After a brief sortie to check out the main priory remains by the traffic lights, we retreated slightly to take the alternative route to see the other priory remains before turning right again past the Boat Inn and then across the main road and walking up the east side of the River Leen. Crossing the Leen by the back of QMC we continued up the west bank path to Derby Road. From here it is far quieter to walk along the service roads on the north side of the main A52 Derby Road, cross the ring road, and then only exit onto the main road at the top of the rise.
Up to this point, the route had been a surprisingly pleasant way to cross the city but the next mile or so, alongside the heavy traffic, was much less so but was punctuated by a brief detour, into Wollaton Park, to visit Arbour Hill where there is probably the largest and most magnificent oak tree I have ever seen.
Finally, leaving the A52 and housing behind, there is a steep rise to regain the high ground along the ridge. From here to Bramcote all is quite peaceful and there are a variety of paths which meander through the trees. Probably it was always so! Evenually reaching Coventry Lane (adjacent to the somewhat sinister looking, and heavily protected 'Plymouth Brethren Meeting House'?) we turned south for the short roadside walk to Bramcote Hills Park car park and the Walled Garden - opposite the Hemlockstone itself.

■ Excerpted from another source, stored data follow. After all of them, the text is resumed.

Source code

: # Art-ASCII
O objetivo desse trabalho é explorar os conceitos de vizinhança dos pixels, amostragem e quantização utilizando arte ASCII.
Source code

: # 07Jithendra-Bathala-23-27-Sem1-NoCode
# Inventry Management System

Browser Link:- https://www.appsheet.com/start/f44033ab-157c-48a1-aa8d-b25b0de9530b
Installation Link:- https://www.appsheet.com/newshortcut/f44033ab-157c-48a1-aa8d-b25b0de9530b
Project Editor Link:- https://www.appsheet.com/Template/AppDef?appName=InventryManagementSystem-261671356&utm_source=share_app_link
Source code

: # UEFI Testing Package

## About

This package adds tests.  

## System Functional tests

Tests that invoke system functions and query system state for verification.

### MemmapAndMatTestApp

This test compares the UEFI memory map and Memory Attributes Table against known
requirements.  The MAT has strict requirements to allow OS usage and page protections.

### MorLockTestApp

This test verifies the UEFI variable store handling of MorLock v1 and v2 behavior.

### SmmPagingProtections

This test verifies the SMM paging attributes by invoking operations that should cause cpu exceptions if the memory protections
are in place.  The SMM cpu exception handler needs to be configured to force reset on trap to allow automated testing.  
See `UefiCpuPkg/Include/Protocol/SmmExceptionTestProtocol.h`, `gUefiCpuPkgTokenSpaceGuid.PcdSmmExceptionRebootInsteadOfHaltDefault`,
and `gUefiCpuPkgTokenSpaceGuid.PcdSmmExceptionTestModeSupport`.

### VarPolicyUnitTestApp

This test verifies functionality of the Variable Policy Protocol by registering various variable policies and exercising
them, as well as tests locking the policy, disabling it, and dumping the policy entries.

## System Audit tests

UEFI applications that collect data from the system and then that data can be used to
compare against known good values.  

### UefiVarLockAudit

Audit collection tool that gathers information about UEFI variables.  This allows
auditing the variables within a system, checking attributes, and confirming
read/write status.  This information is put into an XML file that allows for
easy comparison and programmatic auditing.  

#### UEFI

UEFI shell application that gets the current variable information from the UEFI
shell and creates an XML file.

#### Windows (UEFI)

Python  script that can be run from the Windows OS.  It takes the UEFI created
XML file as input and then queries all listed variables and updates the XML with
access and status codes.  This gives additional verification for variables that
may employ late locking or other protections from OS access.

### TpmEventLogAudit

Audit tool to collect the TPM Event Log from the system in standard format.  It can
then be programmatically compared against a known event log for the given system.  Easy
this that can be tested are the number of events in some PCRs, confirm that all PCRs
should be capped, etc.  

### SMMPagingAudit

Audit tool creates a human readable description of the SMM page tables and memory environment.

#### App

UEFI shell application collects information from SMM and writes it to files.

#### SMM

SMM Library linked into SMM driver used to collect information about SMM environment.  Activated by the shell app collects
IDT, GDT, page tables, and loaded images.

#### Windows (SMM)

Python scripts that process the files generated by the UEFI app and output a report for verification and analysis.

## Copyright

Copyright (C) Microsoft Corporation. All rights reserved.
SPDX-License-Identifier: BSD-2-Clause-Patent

Day 2: The Hemlockstone to Morley - 8 miles. Day 2 Photo Album
The Hemlockstone is of unknown origin. As a child I was told it was a volcanic plug but other theories abound - including a left over 'stack' from quarrying. The most amazing thing is that no one seems to know for sure! From here it is an easy walk along Hickings Lane in Stapleford and then across the county boundary at the River Erewash. Shortly after, the longest railway footbridge I have ever known, crosses what used to be the northern part of Toton Sidings - but which is now a silver birch forest. Across the Erewash Canal, and Ilkeston road, a good path leads up to Sandiacre Church. This has a very gradual gradient and stone walling at the sides - suggesting it was once of much greater significance than it is now.
Another road section finally leads out of the urban area and up to the heights of No Man's Lane where excellent views are seen to north and south. A bit of a zig-zag and field paths continue along the ridge until the descent in Hermitage Wood - where the stone hermitage itself can be found - a scheduled ancient monument. Dale Church is almost unique in being 'semi-detached' to the adjacent large (and growing) house. Leaving Dale, a footpath detour avoids the road around a second Arbour Hill on the route, before crossing the main Ilkeston to Derby Road and onto Hagg Lane.
Easy walking from here on, Hagg Lane turns into a farm track before reappearing as Dale Road in Stanley village, just after the site of the former Kilbourne Colliery. Following the Stanley Brook, the path continues westwards and crosses the route of the former Great Norther Railway and continues until meeting Church Road on the outskirts of Morley. Despite only being the access to a handful of dwellings, this road too has considerable engineering features (walled sides, drainage and a raised pavement) which seem out of all proportion to its current usage.
The Morley Butter Cross may now be found inside Morley Church yard - which in itself is one of the best kept churchyards I have ever seen. It also has a separate chapel for the former Morley family.